The governor told reporters Wednesday his campaign funds would not pick up the tab for a $2.5 million contract with Morvillo Abramowitz Grand Iason & Anello PC.
“The way it works is the Executive Chamber has retained the counsel, and that is a state expense,” he said during a press conference at the Javits Center. “It has been in every investigation.”
Greg Floyd of CBS 6 in Albany reported earlier in the day that partner Elkan Abramowitz would receive “a discounted hourly rate of $937.50,” while others in the firm would be paid $680 an hour.
The hiring of the law firm was first made public three months ago. However, the Albany Times-Union reported Wednesday that the Office of the State Comptroller released contract details. The rate for Abramowitz is cut by 25 percent, while the other attorney fees are deducted by 15 percent.
The federal investigation into the nursing homes stems from a decision the administration made in the early stages of the pandemic, when it told nursing homes to admit COVID-19-positive individuals as residents.
The move was made to free up beds in hospitals. However, within weeks, the death toll skyrocketed to numbers not seen elsewhere in the country.
Last summer, an internal report indicated that COVID-19 deaths in nursing homes were due to workers and visitors who introduced the virus before the state order.
For months, the state reported COVID-19 deaths that occurred in hospitals and ones that happened in nursing homes separately. However, a review by Attorney General Letitia James noted that thousands of hospital deaths were cases that originated in nursing homes and that – even though the state’s overall death total was accurate – the number attributable to long-term care was undercounted by about 50 percent.
Earlier this spring, The New York Times reported that administration officials stalled the release of accurate death toll data for at least five months.
The nursing home scandal is one of several hanging over the governor and his administration. He’s also been accused of sexual harassment by several women, including current and former staffers.
Last year, Cuomo wrote a book on leadership during the COVID-19 crisis. He received more than $5 million for it, and questions have been raised whether administration officials contributed to it while working for the state.

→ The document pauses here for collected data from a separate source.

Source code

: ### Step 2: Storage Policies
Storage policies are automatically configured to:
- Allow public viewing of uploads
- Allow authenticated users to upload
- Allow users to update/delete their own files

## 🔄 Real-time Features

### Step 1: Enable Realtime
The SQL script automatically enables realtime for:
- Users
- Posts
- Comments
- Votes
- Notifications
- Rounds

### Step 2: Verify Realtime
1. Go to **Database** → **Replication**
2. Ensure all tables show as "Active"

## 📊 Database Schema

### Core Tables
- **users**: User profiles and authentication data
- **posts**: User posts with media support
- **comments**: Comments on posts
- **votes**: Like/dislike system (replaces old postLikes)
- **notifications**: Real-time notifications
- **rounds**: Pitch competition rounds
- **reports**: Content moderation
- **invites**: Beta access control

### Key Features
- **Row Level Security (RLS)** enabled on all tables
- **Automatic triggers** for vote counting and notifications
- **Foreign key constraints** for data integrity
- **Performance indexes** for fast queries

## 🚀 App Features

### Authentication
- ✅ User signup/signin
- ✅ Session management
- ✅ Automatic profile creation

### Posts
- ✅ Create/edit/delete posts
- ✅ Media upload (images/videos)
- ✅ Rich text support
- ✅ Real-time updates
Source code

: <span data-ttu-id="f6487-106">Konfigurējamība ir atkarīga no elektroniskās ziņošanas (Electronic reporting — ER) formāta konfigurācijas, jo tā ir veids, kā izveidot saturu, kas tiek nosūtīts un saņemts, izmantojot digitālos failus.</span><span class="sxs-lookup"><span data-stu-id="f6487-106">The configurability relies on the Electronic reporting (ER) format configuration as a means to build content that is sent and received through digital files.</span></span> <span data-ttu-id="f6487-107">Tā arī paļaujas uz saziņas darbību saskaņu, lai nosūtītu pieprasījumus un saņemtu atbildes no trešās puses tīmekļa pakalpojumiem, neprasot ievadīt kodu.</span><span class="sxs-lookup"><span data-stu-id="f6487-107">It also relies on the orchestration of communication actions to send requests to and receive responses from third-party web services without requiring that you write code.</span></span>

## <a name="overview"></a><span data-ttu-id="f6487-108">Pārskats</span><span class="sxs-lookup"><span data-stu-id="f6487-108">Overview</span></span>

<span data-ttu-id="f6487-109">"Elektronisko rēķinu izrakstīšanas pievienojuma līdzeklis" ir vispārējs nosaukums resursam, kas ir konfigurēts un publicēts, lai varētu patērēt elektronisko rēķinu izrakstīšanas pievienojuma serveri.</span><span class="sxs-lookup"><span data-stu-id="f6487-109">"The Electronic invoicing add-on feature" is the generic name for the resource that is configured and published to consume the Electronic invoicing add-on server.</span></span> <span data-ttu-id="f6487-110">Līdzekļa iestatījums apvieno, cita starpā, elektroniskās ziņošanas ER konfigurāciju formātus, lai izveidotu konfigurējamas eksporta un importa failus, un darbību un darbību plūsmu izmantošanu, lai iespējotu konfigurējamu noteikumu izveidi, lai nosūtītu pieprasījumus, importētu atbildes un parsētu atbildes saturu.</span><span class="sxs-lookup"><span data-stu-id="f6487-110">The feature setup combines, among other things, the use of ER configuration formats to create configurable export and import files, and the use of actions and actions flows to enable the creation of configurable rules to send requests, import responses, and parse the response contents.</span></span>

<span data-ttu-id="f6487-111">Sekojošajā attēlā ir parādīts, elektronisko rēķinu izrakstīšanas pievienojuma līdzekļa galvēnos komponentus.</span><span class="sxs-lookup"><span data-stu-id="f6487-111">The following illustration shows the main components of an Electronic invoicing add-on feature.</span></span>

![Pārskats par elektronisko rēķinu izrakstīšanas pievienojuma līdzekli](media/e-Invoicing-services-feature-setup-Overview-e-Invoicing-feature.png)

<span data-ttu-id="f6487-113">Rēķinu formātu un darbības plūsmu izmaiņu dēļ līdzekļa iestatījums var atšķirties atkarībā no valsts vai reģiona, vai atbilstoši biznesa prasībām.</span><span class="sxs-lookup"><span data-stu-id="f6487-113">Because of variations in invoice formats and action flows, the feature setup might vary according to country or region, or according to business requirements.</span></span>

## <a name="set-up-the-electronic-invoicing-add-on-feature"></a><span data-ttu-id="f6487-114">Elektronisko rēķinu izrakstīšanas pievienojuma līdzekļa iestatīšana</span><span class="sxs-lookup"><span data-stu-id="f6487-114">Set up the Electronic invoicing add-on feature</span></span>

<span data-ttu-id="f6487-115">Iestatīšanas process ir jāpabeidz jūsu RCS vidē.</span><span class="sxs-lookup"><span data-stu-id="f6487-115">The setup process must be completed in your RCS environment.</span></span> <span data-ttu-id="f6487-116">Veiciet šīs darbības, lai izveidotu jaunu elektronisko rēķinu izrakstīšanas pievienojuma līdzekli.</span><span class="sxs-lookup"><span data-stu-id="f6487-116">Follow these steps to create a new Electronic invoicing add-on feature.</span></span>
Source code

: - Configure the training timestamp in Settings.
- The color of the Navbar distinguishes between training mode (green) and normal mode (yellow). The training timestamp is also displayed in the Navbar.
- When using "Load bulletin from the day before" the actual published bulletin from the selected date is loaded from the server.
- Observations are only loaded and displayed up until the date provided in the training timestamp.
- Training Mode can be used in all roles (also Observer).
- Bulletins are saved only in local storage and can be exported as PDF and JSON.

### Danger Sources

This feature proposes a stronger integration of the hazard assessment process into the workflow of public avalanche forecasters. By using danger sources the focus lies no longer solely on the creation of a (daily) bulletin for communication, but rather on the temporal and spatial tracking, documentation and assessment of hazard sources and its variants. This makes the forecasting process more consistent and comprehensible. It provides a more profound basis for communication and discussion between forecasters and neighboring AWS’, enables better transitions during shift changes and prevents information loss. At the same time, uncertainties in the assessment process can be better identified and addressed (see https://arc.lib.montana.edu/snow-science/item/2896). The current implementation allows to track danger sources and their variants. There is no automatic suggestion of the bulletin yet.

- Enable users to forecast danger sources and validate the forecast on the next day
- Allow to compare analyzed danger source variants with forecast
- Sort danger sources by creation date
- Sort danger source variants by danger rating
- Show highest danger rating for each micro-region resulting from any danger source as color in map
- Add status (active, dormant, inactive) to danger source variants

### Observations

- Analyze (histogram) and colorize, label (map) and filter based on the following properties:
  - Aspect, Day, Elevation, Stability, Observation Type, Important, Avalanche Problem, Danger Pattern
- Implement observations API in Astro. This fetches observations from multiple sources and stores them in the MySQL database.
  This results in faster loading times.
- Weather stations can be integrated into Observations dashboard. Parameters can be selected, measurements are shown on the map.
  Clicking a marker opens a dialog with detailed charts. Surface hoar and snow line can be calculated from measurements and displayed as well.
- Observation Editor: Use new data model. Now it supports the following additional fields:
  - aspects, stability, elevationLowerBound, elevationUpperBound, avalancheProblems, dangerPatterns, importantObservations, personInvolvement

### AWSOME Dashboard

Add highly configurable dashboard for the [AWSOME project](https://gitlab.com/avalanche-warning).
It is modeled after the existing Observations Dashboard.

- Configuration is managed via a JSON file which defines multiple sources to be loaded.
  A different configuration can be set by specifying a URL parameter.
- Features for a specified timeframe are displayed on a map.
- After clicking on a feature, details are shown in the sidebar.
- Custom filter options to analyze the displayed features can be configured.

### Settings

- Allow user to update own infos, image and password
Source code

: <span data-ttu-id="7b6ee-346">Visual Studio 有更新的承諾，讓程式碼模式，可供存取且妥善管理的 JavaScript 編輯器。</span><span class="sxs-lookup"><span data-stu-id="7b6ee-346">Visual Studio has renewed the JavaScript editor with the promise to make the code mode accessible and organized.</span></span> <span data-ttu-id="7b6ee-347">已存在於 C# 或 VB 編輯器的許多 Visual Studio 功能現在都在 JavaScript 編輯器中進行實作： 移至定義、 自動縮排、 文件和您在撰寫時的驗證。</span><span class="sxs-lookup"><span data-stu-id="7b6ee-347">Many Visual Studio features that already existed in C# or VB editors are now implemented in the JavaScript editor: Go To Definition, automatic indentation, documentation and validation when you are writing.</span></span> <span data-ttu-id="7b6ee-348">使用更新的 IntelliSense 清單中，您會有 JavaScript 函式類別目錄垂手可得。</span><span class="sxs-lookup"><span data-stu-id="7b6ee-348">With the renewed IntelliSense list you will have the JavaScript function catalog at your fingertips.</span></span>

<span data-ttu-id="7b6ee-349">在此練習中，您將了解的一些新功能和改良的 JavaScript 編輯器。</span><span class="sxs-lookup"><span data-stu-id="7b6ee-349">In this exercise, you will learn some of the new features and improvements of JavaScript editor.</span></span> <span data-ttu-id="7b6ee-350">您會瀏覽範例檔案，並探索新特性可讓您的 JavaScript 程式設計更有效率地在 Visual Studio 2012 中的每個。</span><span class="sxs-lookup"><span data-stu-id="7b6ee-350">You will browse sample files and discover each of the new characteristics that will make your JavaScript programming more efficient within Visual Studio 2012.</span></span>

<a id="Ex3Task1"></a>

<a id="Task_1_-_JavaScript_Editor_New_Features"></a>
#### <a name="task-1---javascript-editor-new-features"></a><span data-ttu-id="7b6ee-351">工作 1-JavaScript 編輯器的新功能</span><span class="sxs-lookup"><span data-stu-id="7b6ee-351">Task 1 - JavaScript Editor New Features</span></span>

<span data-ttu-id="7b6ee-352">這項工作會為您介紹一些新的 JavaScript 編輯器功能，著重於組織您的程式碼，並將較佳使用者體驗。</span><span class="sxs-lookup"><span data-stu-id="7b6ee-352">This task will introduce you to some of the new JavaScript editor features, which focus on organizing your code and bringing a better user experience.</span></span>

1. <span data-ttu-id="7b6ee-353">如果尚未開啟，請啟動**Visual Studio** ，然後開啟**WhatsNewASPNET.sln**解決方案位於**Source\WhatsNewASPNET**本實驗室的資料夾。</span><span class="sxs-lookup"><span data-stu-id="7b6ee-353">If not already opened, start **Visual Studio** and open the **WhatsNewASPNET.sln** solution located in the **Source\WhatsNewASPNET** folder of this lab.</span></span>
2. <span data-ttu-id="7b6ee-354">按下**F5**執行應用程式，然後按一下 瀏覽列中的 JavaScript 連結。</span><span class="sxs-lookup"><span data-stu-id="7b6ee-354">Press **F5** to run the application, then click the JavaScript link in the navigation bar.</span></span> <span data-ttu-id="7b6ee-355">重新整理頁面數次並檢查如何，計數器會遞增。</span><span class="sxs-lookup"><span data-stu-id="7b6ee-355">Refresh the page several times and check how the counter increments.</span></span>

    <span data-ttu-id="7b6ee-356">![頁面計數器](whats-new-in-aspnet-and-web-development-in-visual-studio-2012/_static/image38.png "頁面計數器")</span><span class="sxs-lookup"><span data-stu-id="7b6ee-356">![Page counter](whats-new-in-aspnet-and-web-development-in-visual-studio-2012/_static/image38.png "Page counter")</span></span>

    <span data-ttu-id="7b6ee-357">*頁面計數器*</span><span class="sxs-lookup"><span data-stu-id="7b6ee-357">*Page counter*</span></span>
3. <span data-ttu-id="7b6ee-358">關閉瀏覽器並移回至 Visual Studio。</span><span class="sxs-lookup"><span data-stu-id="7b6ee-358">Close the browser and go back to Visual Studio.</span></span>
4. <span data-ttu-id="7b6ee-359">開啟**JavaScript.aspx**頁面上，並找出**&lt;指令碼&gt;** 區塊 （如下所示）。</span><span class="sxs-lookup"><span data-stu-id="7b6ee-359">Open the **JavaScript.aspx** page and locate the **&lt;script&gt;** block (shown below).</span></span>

There’s also an investigation into the new Tappan Zee Bridge and whether state officials withheld information about safety concerns.
The Assembly Judiciary Committee is looking into those matters as part of an impeachment probe, and James’ office is overseeing an independent inquiry into the sexual harassment allegations.
Numerous New York lawmakers and officials have called on the governor to resign. Cuomo, who is up for reelection next year, has rebuffed those calls.